Rewrite the material below as a numbered list, skipping any blank lines and leaving out the pictures.

_Dataset extract_
+ + + + + + +

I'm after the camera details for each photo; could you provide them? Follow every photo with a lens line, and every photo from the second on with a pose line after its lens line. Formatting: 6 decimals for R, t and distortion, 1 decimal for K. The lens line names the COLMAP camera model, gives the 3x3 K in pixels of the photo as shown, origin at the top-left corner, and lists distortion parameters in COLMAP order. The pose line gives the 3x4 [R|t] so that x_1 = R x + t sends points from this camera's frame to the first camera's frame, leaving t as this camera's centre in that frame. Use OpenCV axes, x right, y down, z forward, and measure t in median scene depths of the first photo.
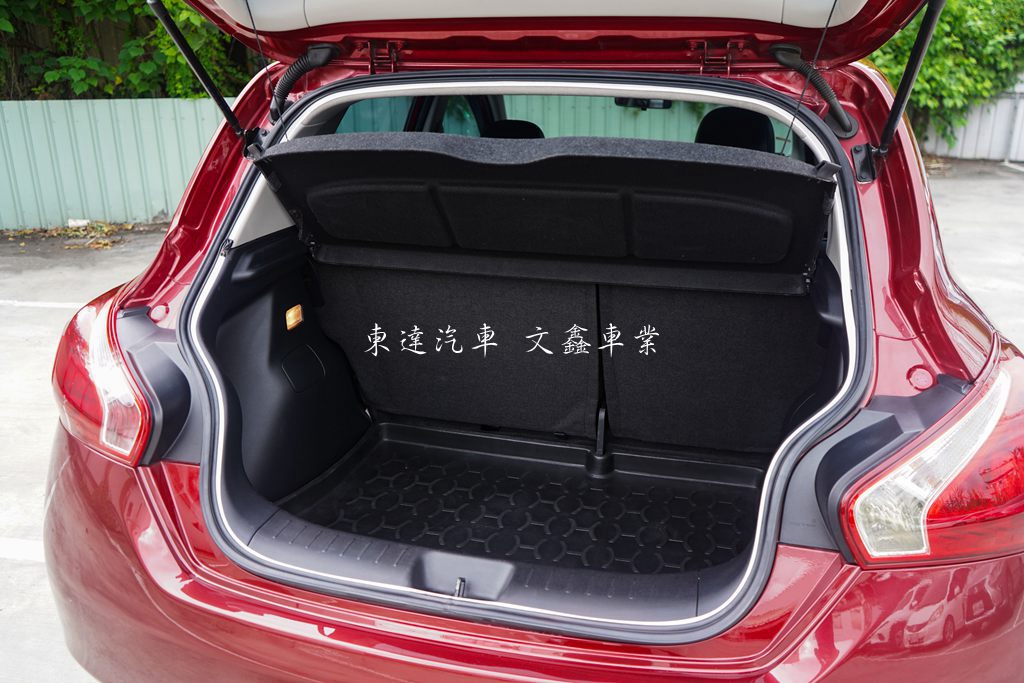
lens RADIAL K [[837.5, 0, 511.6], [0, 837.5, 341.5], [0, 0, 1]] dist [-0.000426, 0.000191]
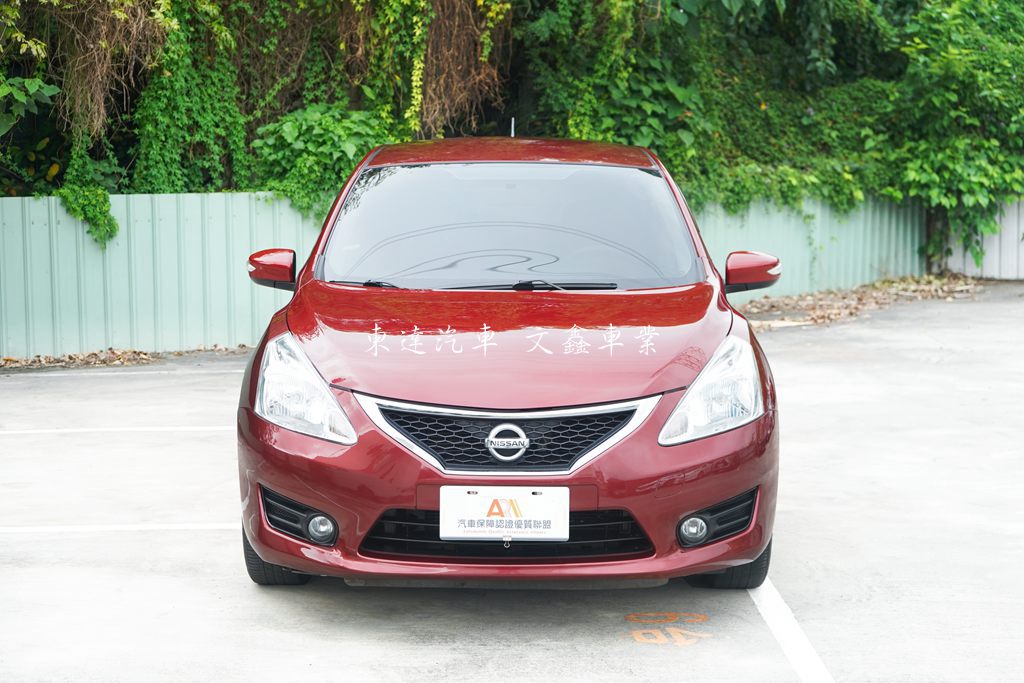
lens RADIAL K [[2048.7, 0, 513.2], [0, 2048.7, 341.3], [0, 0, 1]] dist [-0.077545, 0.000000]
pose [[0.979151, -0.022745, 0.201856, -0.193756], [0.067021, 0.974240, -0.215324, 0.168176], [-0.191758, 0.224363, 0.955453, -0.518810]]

+ + + + + + +

_Result of the task_
1. I'm after the camera details for each photo; could you provide them? Follow every photo with a lens line, and every photo from the second on with a pose line after its lens line. Formatting: 6 decimals for R, t and distortion, 1 decimal for K. The lens line names the COLMAP camera model, gives the 3x3 K in pixels of the photo as shown, origin at the top-left corner, and lists distortion parameters in COLMAP order. The pose line gives the 3x4 [R|t] so that x_1 = R x + t sends points from this camera's frame to the first camera's frame, leaving t as this camera's centre in that frame. Use OpenCV axes, x right, y down, z forward, and measure t in median scene depths of the first photo.
2. lens RADIAL K [[837.5, 0, 511.6], [0, 837.5, 341.5], [0, 0, 1]] dist [-0.000426, 0.000191]
3. lens RADIAL K [[2048.7, 0, 513.2], [0, 2048.7, 341.3], [0, 0, 1]] dist [-0.077545, 0.000000]
4. pose [[0.979151, -0.022745, 0.201856, -0.193756], [0.067021, 0.974240, -0.215324, 0.168176], [-0.191758, 0.224363, 0.955453, -0.518810]]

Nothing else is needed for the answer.